The results of a recently completed multicenter, randomized, double-blind, placebo-controlled study showed that Pulsatilla significantly reduced pain symptoms and improved quality of life in patients with IIIA prostatitis. Another study showed that prolonged (6 months) treatment with Pulsatilla significantly reduced pain and urinary symptoms in patients with type III prostatitis compared to placebo. The combination of Pulsatilla and levofloxacin was significantly more effective than levofloxacin monotherapy in the treatment of type IIIA prostatitis.
(4) Non-steroidal anti-inflammatory analgesics: Non-steroidal anti-inflammatory analgesics are empirically used to treat the symptoms associated with type III prostatitis. Their primary purpose is to relieve pain and discomfort. Several randomized, placebo-controlled studies have been conducted to date to evaluate the efficacy of such drugs. Controlled clinical studies have confirmed the effectiveness of celecoxib in improving pain and other symptoms in patients with type IIIA prostatitis.
(5) M-blockers: M-blockers (e.g., tolterodine) may be used to treat prostatitis patients with overactive bladder (OAB) manifestations such as urinary urgency, frequency, and nocturia but without urinary obstruction.

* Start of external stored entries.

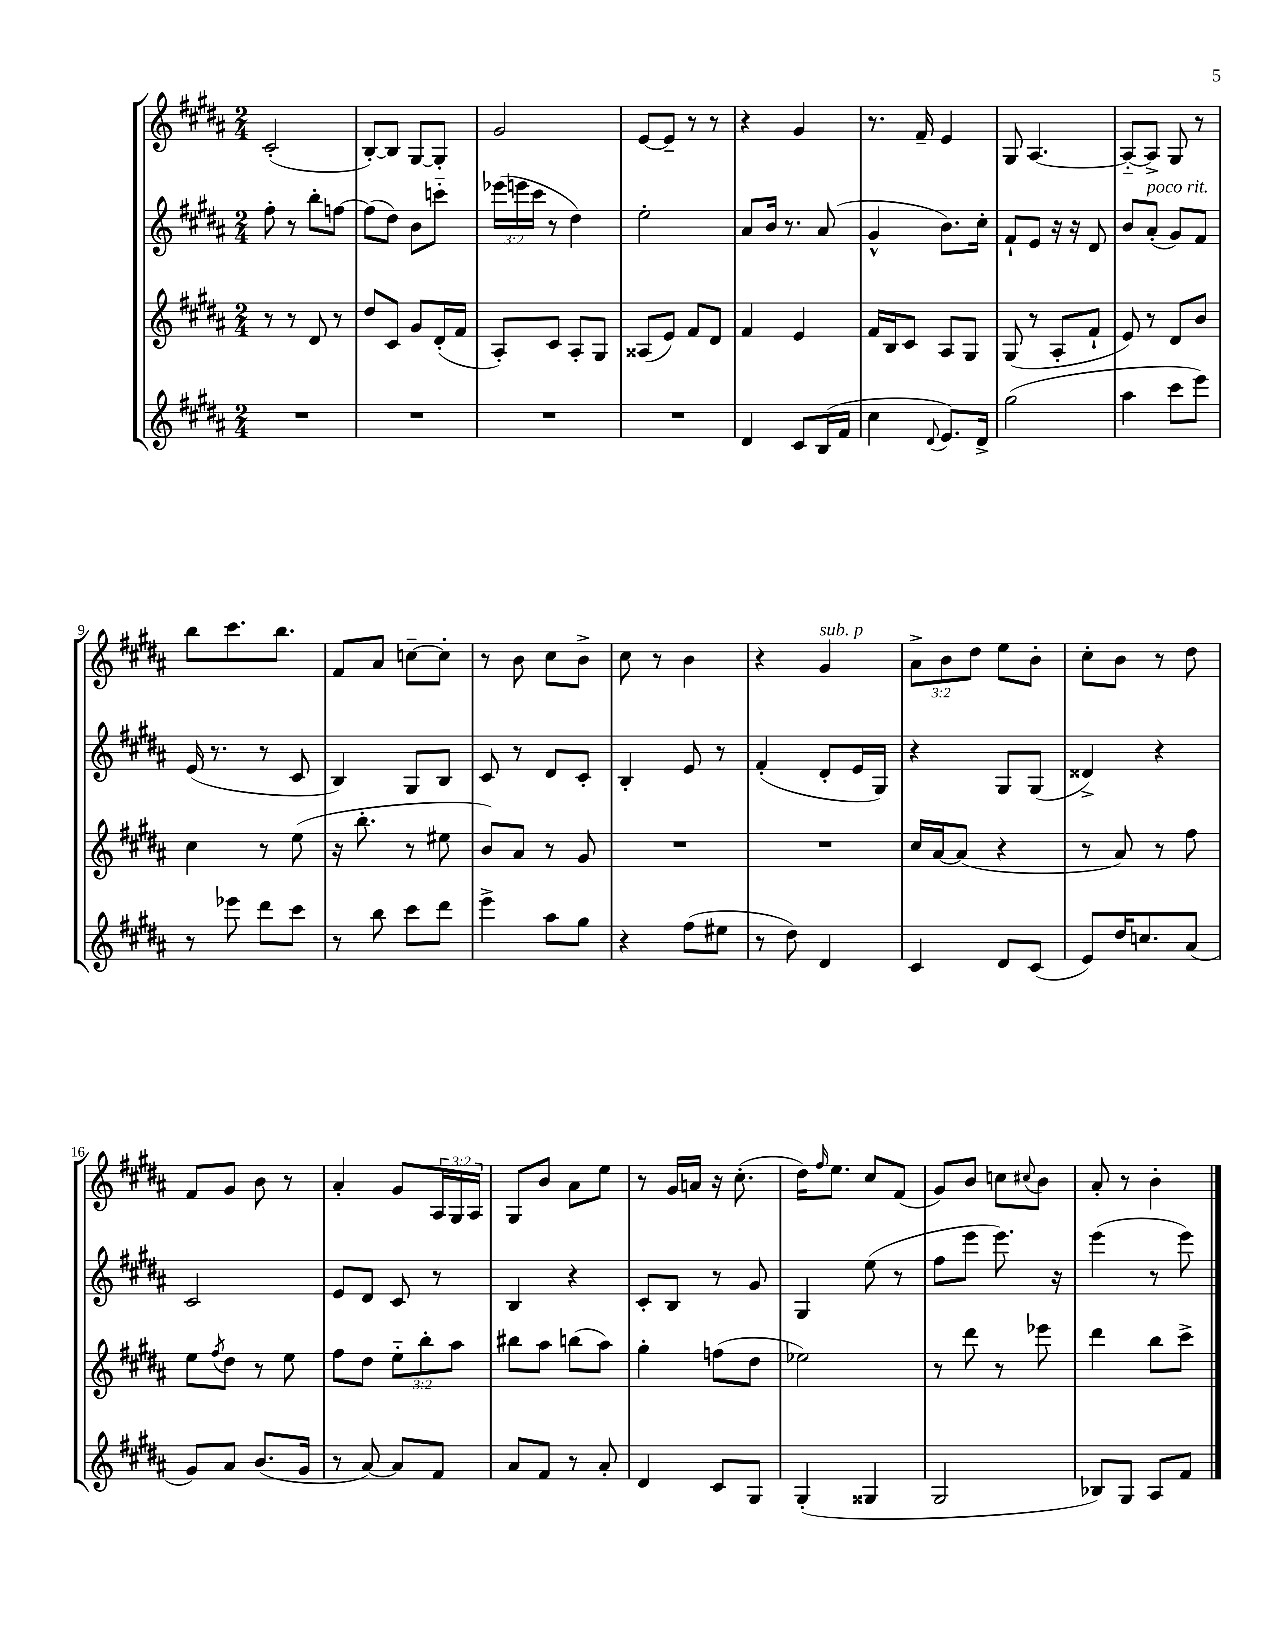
<<
\new StaffGroup <<
\new Staff = "s0" {
    \clef treble \key b \major \numericTimeSignature \time 2/4 \override Staff.TupletNumber.text = #tuplet-number::calc-fraction-text
    cis'2-.( |
    b8~-.) b8 gis8~ gis8-. |
    gis'2 |
    e'8~ e'8-- r8 r8 |
    r4 gis'4 |
    r8. fis'16-- e'4 |
    gis8 ais4.~ |
    ais8~-_ ais8-> gis8 r8 |
    b''8 cis'''8. b''8. |
    fis'8 ais'8 c''8~-- c''8-. |
    r8 b'8 cis''8 b'8-> |
    cis''8 r8 b'4 |
    r4 gis'4^\markup { \italic "sub. p" } |
    \tuplet 3/2 { ais'8-> b'8 dis''8 } e''8 b'8-. |
    cis''8-. b'8 r8 dis''8 |
    fis'8 gis'8 b'8 r8 |
    ais'4-. gis'8 \tuplet 3/2 { ais16 gis16 ais16 } |
    gis8 b'8 ais'8 e''8 |
    r8 gis'16 a'16 r16 cis''8.-.( |
    dis''16) \grace { fis''16 } e''8. cis''8 fis'8( |
    gis'8) b'8 c''8 \appoggiatura { cis''8 } b'8 |
    ais'8-. r8 b'4-. \bar "|." |
}
\new Staff = "s1" {
    \clef treble \key b \major \numericTimeSignature \time 2/4 \override Staff.TupletNumber.text = #tuplet-number::calc-fraction-text
    fis''8-. r8 b''8-. f''8~ |
    f''8( dis''8) b'8 c'''8-_ |
    \tuplet 3/2 { ees'''16( e'''16 cis'''16 } r8 dis''4) |
    e''2-. |
    ais'8 b'16 r8. ais'8( |
    gis'4-^ b'8.) cis''16-. |
    fis'8-! e'8 r16 r16 dis'8 |
    b'8 ais'8-.^\markup { \italic "poco rit." }( gis'8) fis'8 |
    e'16( r8. r8 cis'8 |
    b4) gis8 b8 |
    cis'8 r8 dis'8 cis'8-. |
    b4-. e'8 r8 |
    fis'4-.( dis'8-. e'16 gis16) |
    r4 gis8 gis8( |
    disis'4->) r4 |
    cis'2 |
    e'8 dis'8 cis'8 r8 |
    b4 r4 |
    cis'8-. b8 r8 gis'8 |
    gis4 e''8( r8 |
    fis''8 e'''8 e'''8.) r16 |
    e'''4( r8 e'''8) \bar "|." |
}
\new Staff = "s2" {
    \clef treble \key b \major \numericTimeSignature \time 2/4 \override Staff.TupletNumber.text = #tuplet-number::calc-fraction-text
    r8 r8 dis'8 r8 |
    dis''8 cis'8 gis'8 dis'16-.( fis'16 |
    ais8-.) cis'8 ais8-. gis8 |
    aisis8( e'8) fis'8 dis'8 |
    fis'4 e'4 |
    fis'16 b16 cis'8 ais8 gis8 |
    gis8( r8 ais8-. fis'8-! |
    e'8) r8 dis'8 b'8 |
    cis''4 r8 e''8( |
    r16 b''8.-. r8 eis''8 |
    b'8) ais'8 r8 gis'8 |
    R2 |
    R2 |
    cis''16 ais'16~ ais'8( r4 |
    r8 ais'8) r8 fis''8 |
    e''8 \acciaccatura { fis''8 } dis''8 r8 e''8 |
    fis''8 dis''8 \tuplet 3/2 { e''8-_ b''8-. ais''8 } |
    bis''8 ais''8 b''8( ais''8) |
    gis''4-. f''8( dis''8 |
    ees''2) |
    r8 dis'''8 r8 ees'''8 |
    dis'''4 b''8 cis'''8-> \bar "|." |
}
\new Staff = "s3" {
    \clef treble \key b \major \numericTimeSignature \time 2/4
    R2 |
    R2 |
    R2 |
    R2 |
    dis'4 cis'8 b16( fis'16 |
    cis''4 \appoggiatura { dis'8 } e'8.) dis'16-> |
    gis''2( |
    ais''4 cis'''8 e'''8) |
    r8 ees'''8 dis'''8 cis'''8 |
    r8 b''8 cis'''8 dis'''8 |
    e'''4-> ais''8 gis''8 |
    r4 fis''8( eis''8 |
    r8 dis''8) dis'4 |
    cis'4 dis'8 cis'8( |
    e'8) dis''16 c''8. ais'8( |
    gis'8) ais'8 b'8.( gis'16 |
    r8 ais'8~) ais'8 fis'8 |
    ais'8 fis'8 r8 ais'8-. |
    dis'4 cis'8 gis8 |
    gis4-.( gisis4 |
    gis2 |
    bes8) gis8 ais8 fis'8 \bar "|." |
}
>>
>>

(6) Antidepressants and anxiolytics: For patients with chronic prostatitis who have a combination of depression, anxiety and other mood disorders, you can choose to use antidepressants and anxiolytics to treat the prostatitis at the same time. These drugs can improve the patient’s mood disorder symptoms as well as relieve physical symptoms such as abnormal urination and pain. It is important to be aware of the prescription regulations and adverse drug reactions to these drugs when applying them. The main antidepressants and anxiolytics available are tricyclic antidepressants, selective 5-hydroxytryptamine reuptake inhibitors and benzodiazepines.
(7) Chinese herbal medicine: It is recommended that the Chinese herbal medicine treatment of prostatitis be carried out in accordance with the relevant norms of the Society of Chinese Medicine or the Society of Integrative Medicine.
3.Other treatments
(1) prostate massage: prostate massage is one of the traditional treatments, research shows that appropriate prostate massage can promote the emptying of the prostate ducts and increase the local concentration of drugs, thus relieving the symptoms of patients with chronic prostatitis, so it is recommended as an adjuvant therapy for type III prostatitis. It is prohibited for patients with type I prostatitis.
Biofeedback combined with electrical stimulation therapy can relax and harmonize the pelvic floor muscles and relax the external sphincter, thus relieving the perineal discomfort and urinary symptoms of chronic prostatitis. Biofeedback therapy requires the patient to actively participate in the treatment through the biofeedback instrument. The therapy is non-invasive and is an optional treatment method.
(3) Heat therapy: mainly using the thermal effect produced by a variety of physical means to increase blood circulation in the prostate tissue, accelerate metabolism, which is conducive to anti-inflammatory and eliminate tissue edema, relieve pelvic floor muscle spasm, etc. Although there is some short-term relief of symptoms, there is a lack of long-term follow-up data. It is not recommended for unmarried and infertile people.
(4) Prostate injection therapy/transurethral prostate irrigation therapy: There is a lack of evidence-based medical evidence to confirm its efficacy and safety.
(5) Surgery: Transurethral cystotomy and transurethral resection of the prostate are difficult to treat for chronic prostatitis and should only be chosen when there is an indication for surgery for combined prostate related diseases.
Type IV
The treatment is usually not needed. If the patient has a combination of elevated serum PSA or infertility, attention should be paid to the differential diagnosis and treatment accordingly.